What you need to know about your past to move forward

In some churches the conversations that happen in the parking lot are more powerful than the actual leadership meetings. In other churches, sub-ministries may develop their own system of training leaders or handling finances in an effort to be more effective than the methods of the overall church. Both of these are examples of learned values, and they become part of the organizational culture.

Introduced Values

The third source of organizational culture is the beliefs, values, and assumptions brought in by new members and leaders. For instance, hiring people from other churches requires that the church staff assimilates them into the church culture. This is also true for new attenders. They bring with them assumptions and expectations based on their past experiences. Sometimes this can be helpful. For instance, some churches purposely hire a new staff member to challenge the status quo. Other times, the introduced values can cause unwanted conflict.

Prevent, Diagnose, and Change

Regularly examining the three ways organizational culture emerges can help you put preventative measures in place to avoid the drift toward unhealthy or misaligned culture. For example, it’s important to continually reinforce key values to leaders and the congregation.

If you begin to feel that your church or ministry culture has shifted, the easiest thing to do is look at these three ways organizational culture emerges. For instance, if you notice that several new people have brought in their own values that are in conflict with the existing culture, you may spend considerable time assimilating new members. One way that churches do this is through a new member’s class. In these classes or other “on-ramp” events, leaders talk about the church’s history, desired future, and chosen values, and how newcomers can shape that culture.

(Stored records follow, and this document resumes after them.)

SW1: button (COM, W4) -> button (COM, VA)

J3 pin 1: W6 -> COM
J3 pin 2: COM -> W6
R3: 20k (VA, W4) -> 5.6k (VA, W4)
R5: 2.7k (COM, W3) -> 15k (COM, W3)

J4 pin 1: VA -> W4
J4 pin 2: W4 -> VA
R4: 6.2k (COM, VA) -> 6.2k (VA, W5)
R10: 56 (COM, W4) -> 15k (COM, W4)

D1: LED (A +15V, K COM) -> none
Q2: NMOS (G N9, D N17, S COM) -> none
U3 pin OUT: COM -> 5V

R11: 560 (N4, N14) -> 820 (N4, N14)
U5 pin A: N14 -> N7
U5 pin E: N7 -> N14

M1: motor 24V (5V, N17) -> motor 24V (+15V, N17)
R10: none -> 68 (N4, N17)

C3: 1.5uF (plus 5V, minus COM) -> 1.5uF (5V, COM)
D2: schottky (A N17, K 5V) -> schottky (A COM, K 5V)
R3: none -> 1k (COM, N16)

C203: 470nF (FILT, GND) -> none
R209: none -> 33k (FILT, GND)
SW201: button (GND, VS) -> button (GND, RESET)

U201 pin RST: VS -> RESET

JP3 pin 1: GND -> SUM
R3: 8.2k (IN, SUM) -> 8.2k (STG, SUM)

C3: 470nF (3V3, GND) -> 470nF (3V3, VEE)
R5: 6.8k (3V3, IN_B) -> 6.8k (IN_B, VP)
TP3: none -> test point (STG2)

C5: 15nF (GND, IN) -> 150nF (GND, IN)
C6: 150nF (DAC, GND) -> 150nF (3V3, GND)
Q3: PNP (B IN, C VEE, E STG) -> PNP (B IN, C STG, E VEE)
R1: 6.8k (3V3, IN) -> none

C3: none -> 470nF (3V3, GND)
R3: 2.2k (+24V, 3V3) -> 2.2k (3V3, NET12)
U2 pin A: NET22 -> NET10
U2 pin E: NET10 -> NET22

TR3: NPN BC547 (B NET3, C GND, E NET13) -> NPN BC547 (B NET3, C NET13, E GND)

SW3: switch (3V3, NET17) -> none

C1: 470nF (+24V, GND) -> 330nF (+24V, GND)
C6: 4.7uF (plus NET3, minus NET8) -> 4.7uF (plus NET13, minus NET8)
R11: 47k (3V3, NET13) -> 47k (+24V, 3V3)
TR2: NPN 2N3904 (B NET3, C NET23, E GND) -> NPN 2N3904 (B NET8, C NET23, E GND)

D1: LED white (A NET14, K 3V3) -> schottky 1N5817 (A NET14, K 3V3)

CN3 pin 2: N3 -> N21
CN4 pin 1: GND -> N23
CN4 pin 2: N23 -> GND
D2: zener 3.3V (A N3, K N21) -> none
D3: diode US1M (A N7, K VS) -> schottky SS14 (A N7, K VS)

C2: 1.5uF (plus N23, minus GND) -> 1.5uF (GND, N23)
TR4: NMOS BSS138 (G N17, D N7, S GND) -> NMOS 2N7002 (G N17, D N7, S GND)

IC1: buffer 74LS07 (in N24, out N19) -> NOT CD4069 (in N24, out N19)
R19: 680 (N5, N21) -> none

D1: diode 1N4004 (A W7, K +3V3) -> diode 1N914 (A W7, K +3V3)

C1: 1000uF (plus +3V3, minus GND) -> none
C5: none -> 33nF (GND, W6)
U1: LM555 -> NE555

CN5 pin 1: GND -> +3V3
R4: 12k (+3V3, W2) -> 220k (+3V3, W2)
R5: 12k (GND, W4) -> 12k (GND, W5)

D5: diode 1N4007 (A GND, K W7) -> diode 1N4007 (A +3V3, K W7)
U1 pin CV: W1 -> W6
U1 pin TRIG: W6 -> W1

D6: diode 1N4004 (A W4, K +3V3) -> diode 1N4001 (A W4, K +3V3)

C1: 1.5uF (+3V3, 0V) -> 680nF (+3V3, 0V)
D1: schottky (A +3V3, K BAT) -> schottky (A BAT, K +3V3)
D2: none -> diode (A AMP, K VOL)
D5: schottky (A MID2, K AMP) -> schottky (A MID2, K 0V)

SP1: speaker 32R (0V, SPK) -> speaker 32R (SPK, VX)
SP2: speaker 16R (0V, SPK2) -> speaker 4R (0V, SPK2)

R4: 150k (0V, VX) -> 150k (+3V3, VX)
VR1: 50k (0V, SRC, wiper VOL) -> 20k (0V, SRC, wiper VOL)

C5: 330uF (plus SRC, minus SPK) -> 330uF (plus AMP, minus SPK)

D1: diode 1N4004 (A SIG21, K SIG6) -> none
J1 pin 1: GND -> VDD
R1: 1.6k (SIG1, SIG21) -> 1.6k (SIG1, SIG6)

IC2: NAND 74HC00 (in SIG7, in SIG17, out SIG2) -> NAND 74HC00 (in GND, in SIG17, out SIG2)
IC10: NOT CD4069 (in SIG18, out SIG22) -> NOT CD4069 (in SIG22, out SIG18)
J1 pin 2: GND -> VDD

When you intentionally want to change your church culture, the best place to start is examining espoused values. Are the stated values actual or merely aspirational? Do they only refer to missional values and ideals, or are there examples of operational or behavioral values? Where is there misalignment between espoused values and artifacts? For example, a church might say it values multigenerational ministry, but its worship space and services are clearly designed for just one age group, whether older or younger.

It’s often helpful to bring in an objective third party, such as a consultant, who can ask questions about what is meant by particular values or represented by artifacts. It’s also helpful to pay attention to the words and actions that trigger the strongest emotional response by those within the church. Because the deepest assumptions are rarely articulated, the best place to find them is at “fault lines” where these assumptions come into conflict with one another and elicit powerful emotional responses from those who hold them. (Does this conjure up any memories of congregational meetings for anyone?)